§ **ABOUT THIS EXERCISE**
Isolate every line in the data with the string "submicron" and copy it.

[[ AVAILABLE DATA, beginning ]]

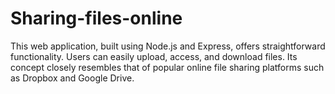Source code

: # Sharing-files-online
This web application, built using Node.js and Express, offers straightforward functionality. Users can easily upload, access, and download files. Its concept closely resembles that of popular online file sharing platforms such as Dropbox and Google Drive.
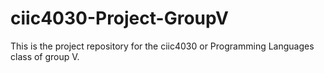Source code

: # ciic4030-Project-GroupV
This is the project repository for the ciic4030 or Programming Languages class of group V.   
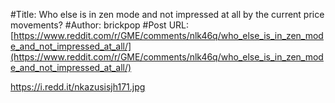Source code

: #Title: Who else is in zen mode and not impressed at all by the current price movements?
#Author: brickpop
#Post URL: [https://www.reddit.com/r/GME/comments/nlk46q/who_else_is_in_zen_mode_and_not_impressed_at_all/](https://www.reddit.com/r/GME/comments/nlk46q/who_else_is_in_zen_mode_and_not_impressed_at_all/)


https://i.redd.it/nkazusisjh171.jpg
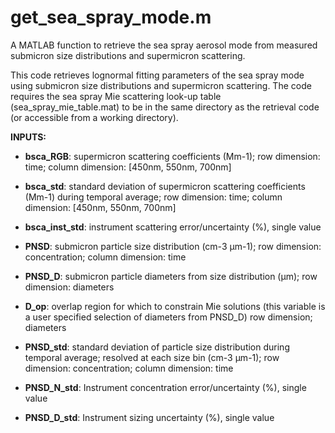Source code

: # get_sea_spray_mode.m
 A MATLAB function to retrieve the sea spray aerosol mode from measured submicron size distributions and supermicron scattering.
 
This code retrieves lognormal fitting parameters of the sea spray mode using submicron size distributions and supermicron scattering. The code requires the sea spray Mie scattering look-up table (sea_spray_mie_table.mat) to be in the same directory as the retrieval code (or accessible from a working directory).
 
 
**INPUTS:**

- **bsca_RGB**: supermicron scattering coefficients (Mm-1); row dimension: time; column dimension: [450nm, 550nm, 700nm]

- **bsca_std**: standard deviation of supermicron scattering coefficients (Mm-1) during temporal average; row dimension: time; column dimension: [450nm, 550nm, 700nm]

- **bsca_inst_std**: instrument scattering error/uncertainty (%), single value

- **PNSD**: submicron particle size distribution (cm-3 µm-1); row dimension: concentration; column dimension: time

- **PNSD_D**: submicron particle diameters from size distribution (µm); row dimension: diameters

- **D_op**: overlap region for which to constrain Mie solutions (this variable is a user specified selection of diameters from PNSD_D) row dimension; diameters

- **PNSD_std**: standard deviation of particle size distribution during temporal average; resolved at each size bin (cm-3 µm-1); row dimension: concentration; column dimension: time 

- **PNSD_N_std**: Instrument concentration error/uncertainty (%), single value

- **PNSD_D_std**: Instrument sizing uncertainty (%), single value
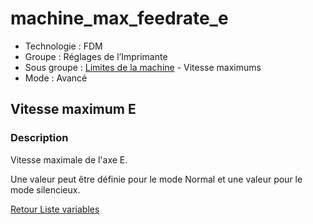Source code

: # machine_max_feedrate_e

* Technologie : FDM
* Groupe : Réglages de l’Imprimante
* Sous groupe : [Limites de la machine](../printer_settings/printer_settings.md#limites-de-la-machine) - Vitesse maximums
* Mode : Avancé

## Vitesse maximum E

### Description

Vitesse maximale de l'axe E.

Une valeur peut être définie pour le mode Normal et une valeur pour le mode silencieux.

[Retour Liste variables](variable_list.md)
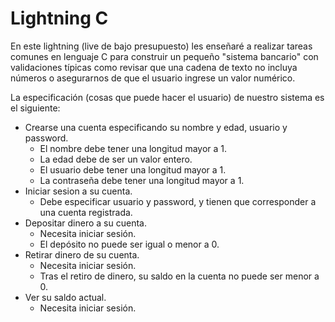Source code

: # Lightning C

En este lightning (live de bajo presupuesto) les enseñaré a realizar tareas comunes en lenguaje C para construir un pequeño "sistema bancario" con validaciones típicas como revisar que una cadena de texto no incluya números o asegurarnos de que el usuario ingrese un valor numérico.

La especificación (cosas que puede hacer el usuario) de nuestro sistema es el siguiente:

- Crearse una cuenta especificando su nombre y edad, usuario y password.
  - El nombre debe tener una longitud mayor a 1.
  - La edad debe de ser un valor entero.
  - El usuario debe tener una longitud mayor a 1.
  - La contraseña debe tener una longitud mayor a 1.
- Iniciar sesion a su cuenta.
  - Debe especificar usuario y password, y tienen que corresponder a una cuenta registrada.
- Depositar dinero a su cuenta.
  - Necesita iniciar sesión.
  - El depósito no puede ser igual o menor a 0.
- Retirar dinero de su cuenta.
  - Necesita iniciar sesión.
  - Tras el retiro de dinero, su saldo en la cuenta no puede ser menor a 0.
- Ver su saldo actual.
  - Necesita iniciar sesión.
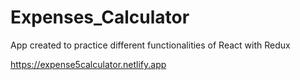 # Expenses_Calculator

App created to practice different functionalities of React with Redux

https://expense5calculator.netlify.app
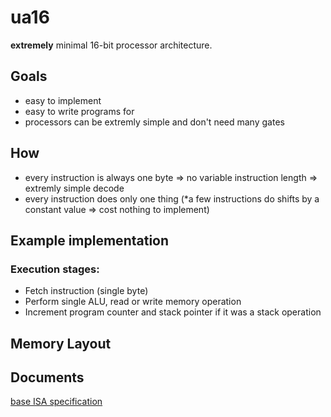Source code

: # ua16
**extremely** minimal 16-bit processor architecture.

## Goals
- easy to implement
- easy to write programs for
- processors can be extremly simple and don't need many gates

## How
- every instruction is always one byte => no variable instruction length => extremly simple decode
- every instruction does only one thing (*a few instructions do shifts by a constant value => cost nothing to implement)

## Example implementation
### Execution stages:
- Fetch instruction (single byte)
- Perform single ALU, read or write memory operation
- Increment program counter and stack pointer if it was a stack operation

## Memory Layout


## Documents
[base ISA specification](isa.md)
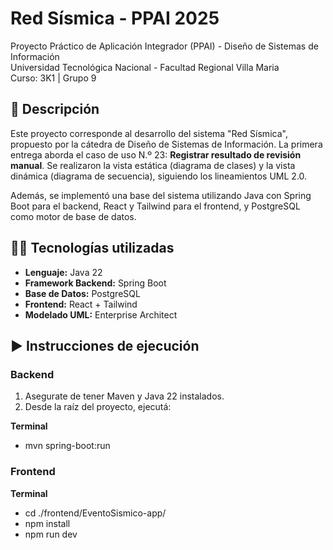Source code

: # Red Sísmica - PPAI 2025

Proyecto Práctico de Aplicación Integrador (PPAI) - Diseño de Sistemas de Información  
Universidad Tecnológica Nacional - Facultad Regional Villa Maria  
Curso: 3K1 | Grupo 9  


## 📌 Descripción

Este proyecto corresponde al desarrollo del sistema "Red Sísmica", propuesto por la cátedra de Diseño de Sistemas de Información. La primera entrega aborda el caso de uso N.º 23: **Registrar resultado de revisión manual**. Se realizaron la vista estática (diagrama de clases) y la vista dinámica (diagrama de secuencia), siguiendo los lineamientos UML 2.0.

Además, se implementó una base del sistema utilizando Java con Spring Boot para el backend, React y Tailwind para el frontend, y PostgreSQL como motor de base de datos.

## 🧑‍💻 Tecnologías utilizadas

- **Lenguaje:** Java 22
- **Framework Backend:** Spring Boot
- **Base de Datos:** PostgreSQL
- **Frontend:** React + Tailwind
- **Modelado UML:** Enterprise Architect

## ▶️ Instrucciones de ejecución

### Backend

1. Asegurate de tener Maven y Java 22 instalados.
2. Desde la raíz del proyecto, ejecutá:

 **Terminal**
 
- mvn spring-boot:run

### Frontend

**Terminal**

- cd ./frontend/EventoSismico-app/
- npm install
- npm run dev
 
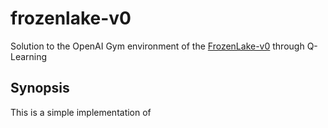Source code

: # frozenlake-v0
Solution to the OpenAI Gym environment of the [FrozenLake-v0](https://gym.openai.com/envs/FrozenLake-v0/) through Q-Learning

## Synopsis
This is a simple implementation of 

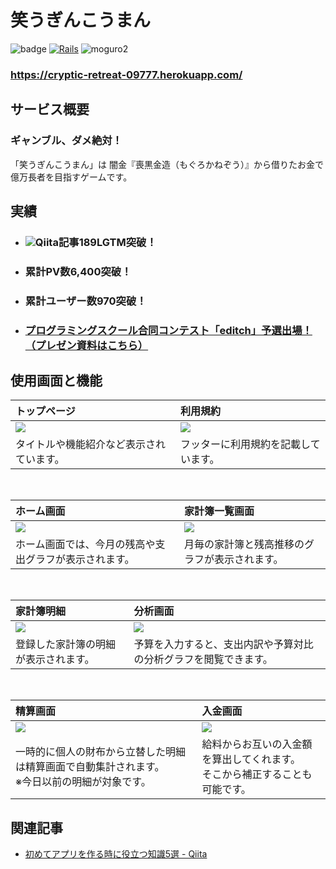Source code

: # 笑うぎんこうまん

![badge](https://img.shields.io/badge/thank%20you-for%20visiting-brightgreen)
[![Rails](https://img.shields.io/badge/Rails-v6.1.0-%23a72332)](https://rubygems.org/gems/rails/versions/6.1.0)
![moguro2](https://user-images.githubusercontent.com/73891532/111022341-90981e00-8415-11eb-8ed2-abfd1d915c29.png)


### **https://cryptic-retreat-09777.herokuapp.com/**

## サービス概要

### **ギャンブル、ダメ絶対！**

「笑うぎんこうまん」は
闇金『喪黒金造（もぐろかねぞう）』から借りたお金で
億万長者を目指すゲームです。

## 実績

- ### <img src="https://img.shields.io/badge/-Qiita-55C500.svg?logo=&style=flat-square">Qiita記事189LGTM突破！
- ### 累計PV数6,400突破！
- ### 累計ユーザー数970突破！
- ### [プログラミングスクール合同コンテスト「editch」予選出場！（プレゼン資料はこちら）](https://www.slideshare.net/secret/kc6LiiZKxTndfN)

## 使用画面と機能

| トップページ                                                         | 利用規約                                                                                               |
| :------------------------------------------------------------------- | :----------------------------------------------------------------------------------------------------- |
| <img src="https://gyazo.com/598518551f28bc3c93a4c15525ea5dd7.png"> | <img src="https://gyazo.com/aaf8a847ad17af714594a2c3604de927.png">                                   |
| タイトルや機能紹介など表示されています。              | フッターに利用規約を記載しています。 |

<br>

| ホーム画面                                                                                                                 | 家計簿一覧画面                                                                                                        |
| :------------------------------------------------------------------------------------------------------------------------- | :-------------------------------------------------------------------------------------------------------------------------- |
| <img src="https://gyazo.com/165b3206309796481e30942a0a93719f.png">                                                       | <img src="https://gyazo.com/5c77136745c69987592d63dc1cf76921.png">                                                        |
| ホーム画面では、今月の残高や支出グラフが表示されます。 | 月毎の家計簿と残高推移のグラフが表示されます。 |

<br>

| 家計簿明細                                                                 | 分析画面                                    |
| :----------------------------------------------------------------------------------------------- | :---------------------------------------------------------------------- |
| <img src="https://gyazo.com/cb820efa77a6a705b1ad8b22e83283ca.png">                             | <img src="https://gyazo.com/4169231a99cdc20d607db3321c6b3100.png">    |
| 登録した家計簿の明細が表示されます。 | 予算を入力すると、支出内訳や予算対比の分析グラフを閲覧できます。 |

<br>

| 精算画面                                                                                                                      | 入金画面                                                           |
| :-------------------------------------------------------------------------------------------------------------------------------------- | :------------------------------------------------------------------- |
| <img src="https://gyazo.com/bfbd78f462f92361cbfafb0632815d35.png">                                                                    | <img src="https://gyazo.com/e83900b560a93e307ba799e57aa07def.png"> |
| 一時的に個人の財布から立替した明細は精算画面で自動集計されます。<br>※今日以前の明細が対象です。 | 給料からお互いの入金額を算出してくれます。<br>そこから補正することも可能です。     |

## 関連記事

- [初めてアプリを作る時に役立つ知識5選 \- Qiita](https://qiita.com/mogkane916/items/dc95cc3ba61f33e3b58c)
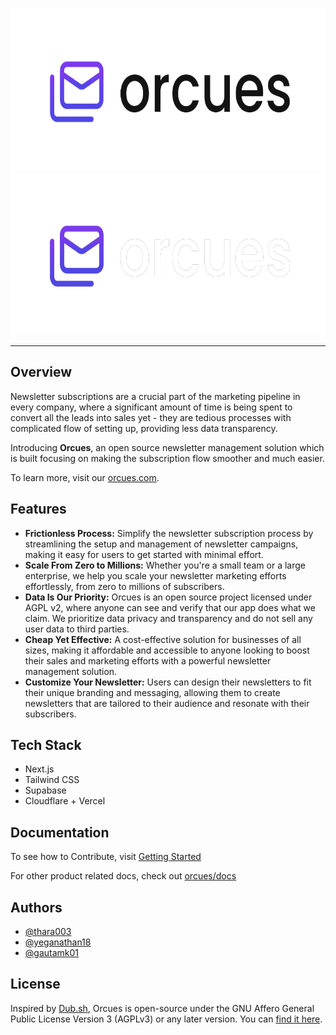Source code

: <p align="center">
<img src="./public/logo-wordmark--light.png#gh-light-mode-only" height="260">
<img src="./public/logo-wordmark--dark.png#gh-dark-mode-only" height="260">
</p>

---

## Overview

Newsletter subscriptions are a crucial part of the marketing pipeline in every company, where a significant amount of time is being spent to convert all the leads into sales yet - they are tedious processes with complicated flow of setting up, providing less data transparency.

Introducing **Orcues**, an open source newsletter management solution which is built focusing on making the subscription flow smoother and much easier.

To learn more, visit our [orcues.com](https://orcues.com/).

## Features

- **Frictionless Process:** Simplify the newsletter subscription process by streamlining the setup and management of newsletter campaigns, making it easy for users to get started with minimal effort.
- **Scale From Zero to Millions:** Whether you're a small team or a large enterprise, we help you scale your newsletter marketing efforts effortlessly, from zero to millions of subscribers.
- **Data Is Our Priority:** Orcues is an open source project licensed under AGPL v2, where anyone can see and verify that our app does what we claim. We prioritize data privacy and transparency and do not sell any user data to third parties.
- **Cheap Yet Effective:** A cost-effective solution for businesses of all sizes, making it affordable and accessible to anyone looking to boost their sales and marketing efforts with a powerful newsletter management solution.
- **Customize Your Newsletter:** Users can design their newsletters to fit their unique branding and messaging, allowing them to create newsletters that are tailored to their audience and resonate with their subscribers.

## Tech Stack

- Next.js
- Tailwind CSS
- Supabase
- Cloudflare + Vercel

## Documentation

To see how to Contribute, visit [Getting Started](./docs/how-to-setup.md)

For other product related docs, check out [orcues/docs](./docs/README.md)

## Authors

- [@thara003](https://www.github.com/thara003)
- [@yeganathan18](https://www.github.com/yeganathan18)
- [@gautamk01](https://www.github.com/gautamk01)

## License

Inspired by [Dub.sh](https://dub.sh/), Orcues is open-source under the GNU Affero General Public License Version 3 (AGPLv3) or any later version. You can [find it here](./LICENSE).
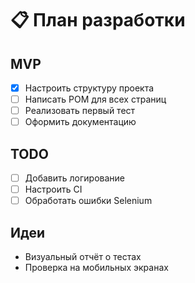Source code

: # 📋 План разработки

## MVP
- [x] Настроить структуру проекта
- [ ] Написать POM для всех страниц
- [ ] Реализовать первый тест
- [ ] Оформить документацию

## TODO
- [ ] Добавить логирование
- [ ] Настроить CI
- [ ] Обработать ошибки Selenium

## Идеи
- Визуальный отчёт о тестах
- Проверка на мобильных экранах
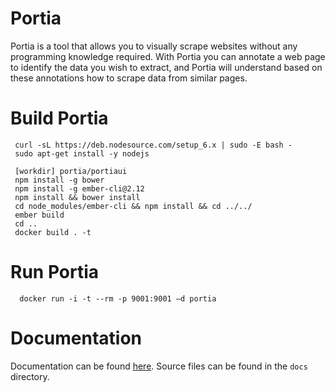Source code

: Portia
======

Portia is a tool that allows you to visually scrape websites without any programming knowledge required. With Portia you can annotate a web page to identify the data you wish to extract, and Portia will understand based on these annotations how to scrape data from similar pages.


# Build Portia

     curl -sL https://deb.nodesource.com/setup_6.x | sudo -E bash -
     sudo apt-get install -y nodejs

     [workdir] portia/portiaui
     npm install -g bower
     npm install -g ember-cli@2.12
     npm install && bower install
     cd node_modules/ember-cli && npm install && cd ../../
     ember build
     cd ..
     docker build . -t 

# Run Portia

      docker run -i -t --rm -p 9001:9001 –d portia
 

# Documentation

Documentation can be found [here](http://portia.readthedocs.org/en/latest/index.html). Source files can be found in the ``docs`` directory.

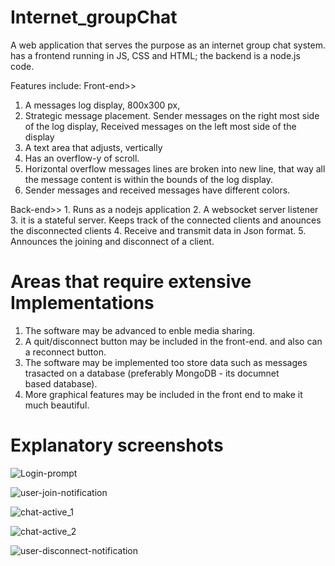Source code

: # Internet_groupChat
A web application that serves the purpose as an internet group chat system. has a frontend running in JS, CSS and HTML; the backend is a node.js code.

Features include:
 Front-end>>
   1. A messages log display, 800x300 px,
   2. Strategic message placement. Sender messages on the right most side of the log display, Received messages on the left most side of          the display
   3. A text area that adjusts, vertically
   4. Has an overflow-y of scroll.
   5. Horizontal overflow messages lines are broken into new line, that way all the message content is within the bounds of the log display.
   6. Sender messages and received messages have different colors.

Back-end>>
    1. Runs as a nodejs application
    2. A websocket server listener
    3. it is a stateful server. Keeps track of the connected clients and anounces the disconnected clients
    4. Receive and transmit data in Json format.
    5. Announces the joining and disconnect of a client.

# Areas that require extensive Implementations
 1. The software may be advanced to enble media sharing.
 2. A quit/disconnect button may be included in the front-end. and also can a reconnect button.
 3. The software may be implemented too store data such as messages trasacted on a database (preferably MongoDB - its documnet           
     based database).
  4. More graphical features may be included in the front end to make it much beautiful.

# Explanatory screenshots
![Login-prompt](https://github.com/Jaweki/Internet_groupChat/assets/97351534/5a6360a6-4414-49ac-93c5-23f51ab2cfcd)

![user-join-notification](https://github.com/Jaweki/Internet_groupChat/assets/97351534/aeccfe48-c6dc-4caa-bb5f-d0a15d59c91d)

![chat-active_1](https://github.com/Jaweki/Internet_groupChat/assets/97351534/4a39e9aa-1d43-43f2-ac66-f6cd1f217b63)

![chat-active_2](https://github.com/Jaweki/Internet_groupChat/assets/97351534/4e3948b1-902a-4203-be6f-eb734eb7e376)

![user-disconnect-notification](https://github.com/Jaweki/Internet_groupChat/assets/97351534/07abfbfd-49d0-4897-9c41-1a70183f5bfa)
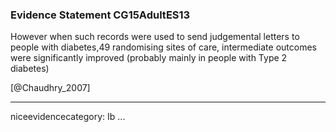 ### Evidence Statement CG15AdultES13
However when such records were used to send judgemental letters to people with diabetes,49 randomising sites of care, intermediate outcomes were significantly improved (probably mainly in people with Type 2 diabetes)

[@Chaudhry_2007]

---
niceevidencecategory: Ib
...


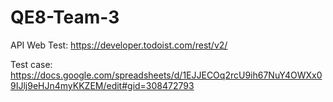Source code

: # QE8-Team-3
API Web Test: https://developer.todoist.com/rest/v2/

Test case: https://docs.google.com/spreadsheets/d/1EJJECOq2rcU9ih67NuY4OWXx09IJlj9eHJn4myKKZEM/edit#gid=308472793
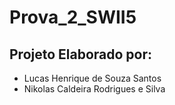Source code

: # Prova_2_SWII5

## Projeto Elaborado por:
- Lucas Henrique de Souza Santos
- Nikolas Caldeira Rodrigues e Silva
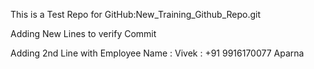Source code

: This is a Test Repo for GitHub:New_Training_Github_Repo.git

Adding New Lines to verify Commit

Adding 2nd Line with Employee Name : Vivek : +91 9916170077
Aparna
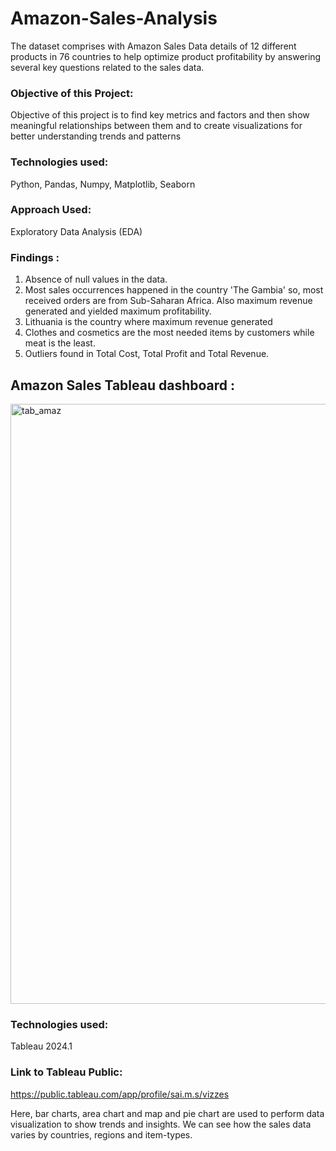 # Amazon-Sales-Analysis
The dataset comprises with Amazon Sales Data details of 12 different products in 76 countries to help optimize product profitability by answering several key questions related to the sales data.

### Objective of this Project:
Objective of this project is to find key metrics and factors and then show meaningful relationships between them and to create visualizations for better understanding trends and patterns

### Technologies used:
Python, Pandas, Numpy, Matplotlib, Seaborn

### Approach Used:
Exploratory Data Analysis (EDA)

### Findings :
1. Absence of null values in the data.
2. Most sales occurrences happened in the country 'The Gambia' so, most received orders are from Sub-Saharan Africa. Also maximum revenue generated and yielded maximum 
   profitability.
3. Lithuania is the country where maximum revenue generated
4. Clothes and cosmetics are the most needed items by customers while meat is the least.
5. Outliers found in Total Cost, Total Profit and Total Revenue.  

## Amazon Sales Tableau dashboard :

<img width="960" alt="tab_amaz" src="https://github.com/saithasai/Amazon_Sales_Analysis/assets/84937491/c935c228-d048-44d5-bbe7-df9cf8178766">

### Technologies used:
Tableau 2024.1

### Link to Tableau Public:
https://public.tableau.com/app/profile/sai.m.s/vizzes

Here, bar charts, area chart and map and pie chart are used to perform data visualization to show trends and insights. We can see how the sales data varies by countries, regions and item-types.

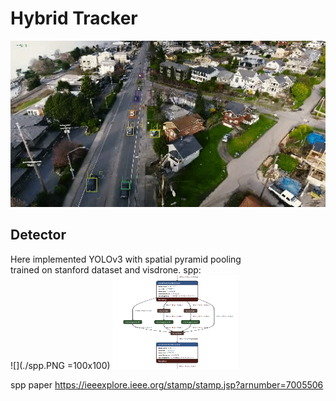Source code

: # Hybrid Tracker

![](./demo.gif)

## Detector

Here implemented YOLOv3 with spatial pyramid pooling  
trained on stanford dataset and visdrone. 
spp:  
![](./spp.PNG =100x100)
<img src="./spp.PNG" height="150" width="200"/>










spp paper
https://ieeexplore.ieee.org/stamp/stamp.jsp?arnumber=7005506
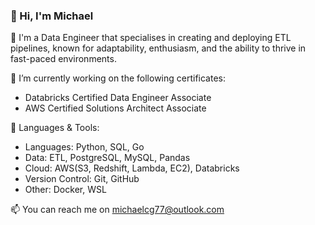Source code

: ### 👋 Hi, I'm Michael

💼 I'm a Data Engineer that specialises in creating and deploying ETL pipelines, known for adaptability, enthusiasm, and the ability to thrive in fast-paced environments.

🔭 I’m currently working on the following certificates:
- Databricks Certified Data Engineer Associate
- AWS Certified Solutions Architect Associate

🧰 Languages & Tools:
- Languages: Python, SQL, Go
- Data: ETL, PostgreSQL, MySQL, Pandas
- Cloud: AWS(S3, Redshift, Lambda, EC2), Databricks
- Version Control: Git, GitHub  
- Other: Docker, WSL
  
📫 You can reach me on michaelcg77@outlook.com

[[ AVAILABLE DATA, end ]]

§ **ANSWER FOR THIS EXERCISE**
 A MATLAB function to retrieve the sea spray aerosol mode from measured submicron size distributions and supermicron scattering.
This code retrieves lognormal fitting parameters of the sea spray mode using submicron size distributions and supermicron scattering. The code requires the sea spray Mie scattering look-up table (sea_spray_mie_table.mat) to be in the same directory as the retrieval code (or accessible from a working directory).
- **PNSD**: submicron particle size distribution (cm-3 µm-1); row dimension: concentration; column dimension: time
- **PNSD_D**: submicron particle diameters from size distribution (µm); row dimension: diameters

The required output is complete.